Она пожимает мою ладонь. Весьма, кстати, крепко, почти по-мужски — несмотря на почтенный возраст, у этой женщины силы и энергии хватит на десятерых, без вариантов.
— Тогда, Виктор Андреевич, прошу следовать за мной. — Нина Павловна указывает рукой на одну из дверей. — Тяжёлая нынче смена выдалась, можно и посидеть немного в тишине кабинета.
Она говорит ещё о чём-то, но я почти не слушаю, потому что мне не терпится узнать, как там Волк. Я же ради этого приехал, а не ради болтовни с приятной старушкой. Хотя, глядя на эту женщину, о старости даже не задумываешься, настолько она полна кипучей энергии, а светло-голубые глаза с покрасневшими от вынужденной бессонницы веками светятся, кажется, изнутри.
— Присаживайтесь, молодой человек, — говорит, проходя за заваленный бумагами стол. Ха, давно меня так никто не называл.
Принимаю приглашение и вмещаю зад на узком стуле, а Нина Павловна надевает очки в роговой оправе и принимается перекладывать одну папку за другой. В итоге, найдя нужную, раскрывает и несколько минут читает, а я складываю руки на груди, закидываю ногу на ногу и жду, когда она прервёт молчание. Я давно уже очень взрослый мальчик, но старших привык уважать. Тем более, что от этой женщины зависит судьба моего друга.
— Итак, Волков Иван Алексеевич, сорок три года, — задумчиво произносит и кидает на меня быстрый взгляд поверх очков.
— Он самый.
— Открытая черепно-мозговая, множественные ушибы мягких тканей, раздробленная берцовая кость, и ну и ещё, по мелочи.
Она продолжает перечень увечий на теле пострадавшего, а я закипаю внутри, представив, что пришлось пережить Волку в мирное время. И какая собака это с ним сделала, скажите на милость? Кулаки чешутся — хочется вскочить и что-нибудь разбить. Или кому-нибудь проломить череп — желательно тому, кто причастен, чтобы на своей шкуре испытал всё, что наворотил.

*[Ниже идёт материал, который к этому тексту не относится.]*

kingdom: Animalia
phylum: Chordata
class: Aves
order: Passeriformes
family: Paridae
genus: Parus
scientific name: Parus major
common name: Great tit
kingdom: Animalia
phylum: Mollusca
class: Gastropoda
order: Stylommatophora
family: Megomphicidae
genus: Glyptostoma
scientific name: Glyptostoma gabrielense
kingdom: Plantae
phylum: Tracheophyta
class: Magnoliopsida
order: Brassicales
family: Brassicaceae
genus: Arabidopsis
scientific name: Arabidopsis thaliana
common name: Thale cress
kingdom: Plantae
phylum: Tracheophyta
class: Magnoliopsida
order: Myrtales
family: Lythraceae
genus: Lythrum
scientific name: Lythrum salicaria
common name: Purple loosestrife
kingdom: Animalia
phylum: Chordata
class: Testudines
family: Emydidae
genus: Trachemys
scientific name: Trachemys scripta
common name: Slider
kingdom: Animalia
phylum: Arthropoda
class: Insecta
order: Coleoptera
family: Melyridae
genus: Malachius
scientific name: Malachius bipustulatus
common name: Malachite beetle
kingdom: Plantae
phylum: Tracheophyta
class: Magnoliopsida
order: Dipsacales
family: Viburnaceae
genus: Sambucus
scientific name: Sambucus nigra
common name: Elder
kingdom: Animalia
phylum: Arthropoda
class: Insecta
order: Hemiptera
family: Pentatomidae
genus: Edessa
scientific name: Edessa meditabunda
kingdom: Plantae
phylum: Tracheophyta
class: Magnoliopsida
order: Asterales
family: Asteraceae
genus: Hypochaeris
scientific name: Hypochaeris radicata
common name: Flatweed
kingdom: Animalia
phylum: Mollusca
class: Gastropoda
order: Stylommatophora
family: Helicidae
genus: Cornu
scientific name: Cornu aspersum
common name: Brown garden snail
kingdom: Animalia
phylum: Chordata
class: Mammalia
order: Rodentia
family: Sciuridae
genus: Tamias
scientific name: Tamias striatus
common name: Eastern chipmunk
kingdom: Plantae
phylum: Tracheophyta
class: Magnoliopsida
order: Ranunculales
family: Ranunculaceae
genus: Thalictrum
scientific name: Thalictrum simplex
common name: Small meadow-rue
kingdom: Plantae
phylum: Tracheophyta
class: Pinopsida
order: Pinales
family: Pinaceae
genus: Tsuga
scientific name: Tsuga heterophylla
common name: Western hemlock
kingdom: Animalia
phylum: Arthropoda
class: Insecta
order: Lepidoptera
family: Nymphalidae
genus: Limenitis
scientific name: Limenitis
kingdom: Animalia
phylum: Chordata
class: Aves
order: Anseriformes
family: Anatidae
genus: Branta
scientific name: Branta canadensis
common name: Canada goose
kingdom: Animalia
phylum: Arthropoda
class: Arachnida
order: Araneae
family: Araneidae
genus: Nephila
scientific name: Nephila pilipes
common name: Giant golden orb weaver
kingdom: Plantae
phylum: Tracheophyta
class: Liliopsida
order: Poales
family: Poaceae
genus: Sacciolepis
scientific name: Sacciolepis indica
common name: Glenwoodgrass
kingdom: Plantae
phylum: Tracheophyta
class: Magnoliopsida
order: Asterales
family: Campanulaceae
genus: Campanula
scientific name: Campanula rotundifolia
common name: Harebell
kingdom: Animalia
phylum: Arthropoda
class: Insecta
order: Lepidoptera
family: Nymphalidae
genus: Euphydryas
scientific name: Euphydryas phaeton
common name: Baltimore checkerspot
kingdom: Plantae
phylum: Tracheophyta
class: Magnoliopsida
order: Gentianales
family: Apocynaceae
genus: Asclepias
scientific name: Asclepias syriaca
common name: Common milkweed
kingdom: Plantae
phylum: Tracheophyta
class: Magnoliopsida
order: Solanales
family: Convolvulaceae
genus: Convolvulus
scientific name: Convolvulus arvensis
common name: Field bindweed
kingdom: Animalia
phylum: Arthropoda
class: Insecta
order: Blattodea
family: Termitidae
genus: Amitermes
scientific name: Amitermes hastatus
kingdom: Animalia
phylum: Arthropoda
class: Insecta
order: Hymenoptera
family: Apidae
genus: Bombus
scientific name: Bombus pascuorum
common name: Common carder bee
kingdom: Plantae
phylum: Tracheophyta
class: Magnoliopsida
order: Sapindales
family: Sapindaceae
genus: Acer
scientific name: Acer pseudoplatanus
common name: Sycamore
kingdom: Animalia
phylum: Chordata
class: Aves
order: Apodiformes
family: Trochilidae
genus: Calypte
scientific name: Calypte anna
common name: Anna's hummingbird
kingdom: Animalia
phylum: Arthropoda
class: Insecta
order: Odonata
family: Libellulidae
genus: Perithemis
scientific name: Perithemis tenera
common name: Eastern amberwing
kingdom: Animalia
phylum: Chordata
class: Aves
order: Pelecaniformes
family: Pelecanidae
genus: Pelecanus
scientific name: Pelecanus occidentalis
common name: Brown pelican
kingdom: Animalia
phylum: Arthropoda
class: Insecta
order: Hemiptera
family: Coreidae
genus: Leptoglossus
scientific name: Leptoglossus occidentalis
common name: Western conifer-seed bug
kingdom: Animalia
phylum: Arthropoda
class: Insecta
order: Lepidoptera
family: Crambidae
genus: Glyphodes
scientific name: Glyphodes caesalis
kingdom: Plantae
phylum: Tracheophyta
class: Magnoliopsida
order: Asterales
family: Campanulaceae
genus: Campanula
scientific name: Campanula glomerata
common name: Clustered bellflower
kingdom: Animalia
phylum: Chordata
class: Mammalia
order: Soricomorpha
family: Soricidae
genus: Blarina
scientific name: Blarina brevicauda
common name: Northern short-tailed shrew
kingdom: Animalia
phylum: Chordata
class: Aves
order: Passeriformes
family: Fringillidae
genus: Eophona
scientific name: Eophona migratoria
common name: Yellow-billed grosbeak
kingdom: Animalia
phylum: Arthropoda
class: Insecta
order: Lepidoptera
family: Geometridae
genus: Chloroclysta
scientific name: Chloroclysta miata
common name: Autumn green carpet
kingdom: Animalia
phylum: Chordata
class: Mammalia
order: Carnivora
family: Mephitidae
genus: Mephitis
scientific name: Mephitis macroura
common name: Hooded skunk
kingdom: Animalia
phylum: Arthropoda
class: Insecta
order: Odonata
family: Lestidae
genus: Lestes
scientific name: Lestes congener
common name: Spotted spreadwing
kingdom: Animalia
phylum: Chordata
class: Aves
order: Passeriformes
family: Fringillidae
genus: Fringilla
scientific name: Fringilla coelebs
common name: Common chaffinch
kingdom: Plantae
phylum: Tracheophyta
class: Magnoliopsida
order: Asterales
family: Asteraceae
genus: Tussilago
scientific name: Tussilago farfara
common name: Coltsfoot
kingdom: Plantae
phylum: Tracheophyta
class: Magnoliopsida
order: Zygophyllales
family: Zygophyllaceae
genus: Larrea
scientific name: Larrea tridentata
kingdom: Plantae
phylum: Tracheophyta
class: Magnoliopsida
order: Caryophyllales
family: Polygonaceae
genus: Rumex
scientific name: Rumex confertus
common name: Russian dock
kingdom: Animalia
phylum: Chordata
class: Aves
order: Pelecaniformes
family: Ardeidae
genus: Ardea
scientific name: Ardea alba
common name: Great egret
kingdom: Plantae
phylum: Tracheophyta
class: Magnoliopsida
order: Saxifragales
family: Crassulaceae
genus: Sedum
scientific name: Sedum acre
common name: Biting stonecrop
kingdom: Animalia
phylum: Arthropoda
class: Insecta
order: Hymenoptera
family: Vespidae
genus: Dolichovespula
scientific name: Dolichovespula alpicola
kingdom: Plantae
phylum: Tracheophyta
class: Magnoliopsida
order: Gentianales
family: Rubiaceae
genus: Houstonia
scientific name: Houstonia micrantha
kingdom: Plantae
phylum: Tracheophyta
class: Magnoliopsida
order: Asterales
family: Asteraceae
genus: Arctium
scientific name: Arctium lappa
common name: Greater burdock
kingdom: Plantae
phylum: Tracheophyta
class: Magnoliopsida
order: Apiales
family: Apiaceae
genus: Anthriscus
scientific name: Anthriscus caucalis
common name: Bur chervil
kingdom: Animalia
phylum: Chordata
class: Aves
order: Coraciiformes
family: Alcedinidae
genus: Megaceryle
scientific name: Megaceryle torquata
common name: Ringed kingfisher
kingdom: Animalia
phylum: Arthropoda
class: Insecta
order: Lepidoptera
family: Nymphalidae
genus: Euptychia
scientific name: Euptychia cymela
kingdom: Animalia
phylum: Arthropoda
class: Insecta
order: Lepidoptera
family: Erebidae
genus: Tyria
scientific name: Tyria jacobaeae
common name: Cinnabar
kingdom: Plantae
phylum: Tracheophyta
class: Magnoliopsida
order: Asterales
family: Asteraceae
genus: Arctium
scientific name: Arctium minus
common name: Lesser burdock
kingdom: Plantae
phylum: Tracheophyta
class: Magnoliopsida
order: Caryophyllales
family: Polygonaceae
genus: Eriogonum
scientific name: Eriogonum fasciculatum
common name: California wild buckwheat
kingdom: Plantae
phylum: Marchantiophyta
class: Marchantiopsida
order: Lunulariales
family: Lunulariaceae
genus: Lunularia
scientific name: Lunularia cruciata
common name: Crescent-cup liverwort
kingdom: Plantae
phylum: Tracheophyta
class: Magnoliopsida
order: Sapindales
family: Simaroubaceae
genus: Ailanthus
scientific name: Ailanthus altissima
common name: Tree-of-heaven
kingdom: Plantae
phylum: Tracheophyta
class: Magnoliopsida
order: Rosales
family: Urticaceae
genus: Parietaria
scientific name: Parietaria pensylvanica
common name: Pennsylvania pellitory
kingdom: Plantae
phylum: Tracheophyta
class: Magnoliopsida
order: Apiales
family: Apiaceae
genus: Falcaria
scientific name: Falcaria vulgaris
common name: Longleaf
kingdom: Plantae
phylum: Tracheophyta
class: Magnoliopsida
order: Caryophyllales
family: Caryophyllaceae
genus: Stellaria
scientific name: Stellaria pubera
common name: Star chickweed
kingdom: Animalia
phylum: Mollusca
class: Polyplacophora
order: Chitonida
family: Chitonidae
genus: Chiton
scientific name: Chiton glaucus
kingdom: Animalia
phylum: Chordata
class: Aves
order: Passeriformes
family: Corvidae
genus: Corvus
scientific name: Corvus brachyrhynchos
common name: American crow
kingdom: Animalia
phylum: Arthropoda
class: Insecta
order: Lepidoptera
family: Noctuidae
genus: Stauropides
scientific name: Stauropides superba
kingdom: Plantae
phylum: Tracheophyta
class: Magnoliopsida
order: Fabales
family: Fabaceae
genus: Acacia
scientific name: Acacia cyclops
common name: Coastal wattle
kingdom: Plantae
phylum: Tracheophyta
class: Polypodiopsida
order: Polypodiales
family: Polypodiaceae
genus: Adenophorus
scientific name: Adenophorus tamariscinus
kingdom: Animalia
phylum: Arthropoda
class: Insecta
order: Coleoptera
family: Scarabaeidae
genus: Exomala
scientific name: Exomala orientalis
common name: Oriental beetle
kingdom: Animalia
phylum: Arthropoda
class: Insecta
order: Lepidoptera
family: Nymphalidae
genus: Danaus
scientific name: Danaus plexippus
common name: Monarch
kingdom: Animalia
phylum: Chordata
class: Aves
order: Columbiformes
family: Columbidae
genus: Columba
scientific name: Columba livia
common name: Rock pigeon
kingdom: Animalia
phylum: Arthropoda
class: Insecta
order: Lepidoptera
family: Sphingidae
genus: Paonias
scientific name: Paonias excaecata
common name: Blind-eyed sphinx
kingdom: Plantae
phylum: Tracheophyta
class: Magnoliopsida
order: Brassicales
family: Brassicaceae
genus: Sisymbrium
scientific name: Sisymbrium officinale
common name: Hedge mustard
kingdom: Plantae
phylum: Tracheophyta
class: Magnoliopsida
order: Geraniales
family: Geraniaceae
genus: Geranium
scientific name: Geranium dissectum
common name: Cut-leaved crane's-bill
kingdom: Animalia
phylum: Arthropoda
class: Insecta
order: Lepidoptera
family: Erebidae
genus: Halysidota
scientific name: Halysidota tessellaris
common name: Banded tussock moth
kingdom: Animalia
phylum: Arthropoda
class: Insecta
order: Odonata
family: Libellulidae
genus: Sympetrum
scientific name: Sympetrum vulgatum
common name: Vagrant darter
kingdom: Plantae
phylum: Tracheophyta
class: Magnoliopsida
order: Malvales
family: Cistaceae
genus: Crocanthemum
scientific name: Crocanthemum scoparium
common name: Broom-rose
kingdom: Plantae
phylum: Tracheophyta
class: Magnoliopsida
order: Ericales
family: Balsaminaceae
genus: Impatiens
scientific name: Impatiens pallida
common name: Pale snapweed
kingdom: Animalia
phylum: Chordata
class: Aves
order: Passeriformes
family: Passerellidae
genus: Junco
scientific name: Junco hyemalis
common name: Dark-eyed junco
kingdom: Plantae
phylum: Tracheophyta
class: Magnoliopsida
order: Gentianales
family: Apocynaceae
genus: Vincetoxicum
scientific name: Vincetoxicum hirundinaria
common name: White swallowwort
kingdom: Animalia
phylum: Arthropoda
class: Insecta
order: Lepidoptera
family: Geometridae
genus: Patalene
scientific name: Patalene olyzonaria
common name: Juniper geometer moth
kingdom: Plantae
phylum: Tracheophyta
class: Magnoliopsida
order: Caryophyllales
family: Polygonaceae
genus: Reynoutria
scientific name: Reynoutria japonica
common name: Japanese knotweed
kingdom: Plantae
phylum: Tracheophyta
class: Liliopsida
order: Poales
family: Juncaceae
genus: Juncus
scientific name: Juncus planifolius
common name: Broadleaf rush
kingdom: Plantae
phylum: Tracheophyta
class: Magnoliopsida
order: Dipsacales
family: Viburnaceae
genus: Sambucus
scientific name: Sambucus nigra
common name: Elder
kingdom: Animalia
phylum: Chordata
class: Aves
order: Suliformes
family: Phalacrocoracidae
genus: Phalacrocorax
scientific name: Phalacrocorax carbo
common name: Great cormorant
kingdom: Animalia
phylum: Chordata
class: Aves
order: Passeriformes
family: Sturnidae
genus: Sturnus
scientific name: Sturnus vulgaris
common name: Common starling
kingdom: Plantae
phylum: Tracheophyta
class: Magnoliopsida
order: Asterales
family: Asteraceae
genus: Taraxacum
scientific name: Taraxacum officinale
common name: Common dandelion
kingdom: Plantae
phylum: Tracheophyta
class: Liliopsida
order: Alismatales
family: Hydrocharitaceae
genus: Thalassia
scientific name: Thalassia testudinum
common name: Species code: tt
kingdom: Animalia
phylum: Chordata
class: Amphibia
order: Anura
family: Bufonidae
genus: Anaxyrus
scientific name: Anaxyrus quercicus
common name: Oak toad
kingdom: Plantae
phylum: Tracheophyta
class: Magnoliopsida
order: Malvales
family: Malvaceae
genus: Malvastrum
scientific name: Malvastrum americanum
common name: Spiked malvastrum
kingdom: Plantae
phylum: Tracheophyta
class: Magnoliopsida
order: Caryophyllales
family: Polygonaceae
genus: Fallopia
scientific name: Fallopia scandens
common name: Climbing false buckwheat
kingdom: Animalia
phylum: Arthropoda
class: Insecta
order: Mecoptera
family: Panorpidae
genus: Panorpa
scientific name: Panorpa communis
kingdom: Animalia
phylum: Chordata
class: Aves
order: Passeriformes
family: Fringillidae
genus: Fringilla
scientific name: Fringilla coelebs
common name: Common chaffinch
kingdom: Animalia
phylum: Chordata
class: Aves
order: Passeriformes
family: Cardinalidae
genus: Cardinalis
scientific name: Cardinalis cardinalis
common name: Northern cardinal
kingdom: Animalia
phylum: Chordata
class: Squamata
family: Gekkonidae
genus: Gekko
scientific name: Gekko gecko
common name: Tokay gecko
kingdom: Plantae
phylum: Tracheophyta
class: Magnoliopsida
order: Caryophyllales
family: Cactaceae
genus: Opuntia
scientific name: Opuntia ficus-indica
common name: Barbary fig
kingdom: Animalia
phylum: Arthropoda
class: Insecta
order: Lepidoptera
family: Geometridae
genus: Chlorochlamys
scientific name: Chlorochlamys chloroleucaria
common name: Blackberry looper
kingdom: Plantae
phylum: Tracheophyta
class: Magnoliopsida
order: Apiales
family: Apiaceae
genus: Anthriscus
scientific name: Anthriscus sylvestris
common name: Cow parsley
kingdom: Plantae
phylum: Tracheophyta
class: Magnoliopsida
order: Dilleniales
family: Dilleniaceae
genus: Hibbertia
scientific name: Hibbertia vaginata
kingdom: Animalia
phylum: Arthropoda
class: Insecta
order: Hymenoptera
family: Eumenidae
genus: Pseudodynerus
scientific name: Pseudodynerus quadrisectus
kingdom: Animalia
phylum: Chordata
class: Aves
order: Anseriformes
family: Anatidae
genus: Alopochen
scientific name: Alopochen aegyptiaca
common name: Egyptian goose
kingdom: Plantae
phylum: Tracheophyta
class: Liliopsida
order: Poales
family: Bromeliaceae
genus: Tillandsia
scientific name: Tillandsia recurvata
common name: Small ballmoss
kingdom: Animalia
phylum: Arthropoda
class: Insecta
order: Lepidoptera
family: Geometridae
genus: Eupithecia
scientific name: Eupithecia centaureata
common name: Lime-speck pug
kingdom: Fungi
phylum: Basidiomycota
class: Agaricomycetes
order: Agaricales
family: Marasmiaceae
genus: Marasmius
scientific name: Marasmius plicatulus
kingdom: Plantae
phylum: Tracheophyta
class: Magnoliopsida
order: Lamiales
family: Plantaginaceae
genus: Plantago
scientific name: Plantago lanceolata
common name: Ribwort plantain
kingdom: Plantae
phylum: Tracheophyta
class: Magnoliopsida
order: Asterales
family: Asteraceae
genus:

— Молодой человек, вы меня слушаете?
Фокусирую взгляд на уставшем лице Нины Петровны и снова замечаю сеточку глубоких морщин вокруг глаз и губ. Ей лет семьдесят, наверное, но о пенсии, наверное, и не размышляет.
— Задумался, простите.
— Мы сделали всё, что в наших силах, но, сами понимаете, финансирование провинциальных клиник очень скудное…
И да, я понимаю, куда она клонит, но не могу осуждать — к сожалению, в нашей жизни деньги решают если не всё, то очень и очень многое.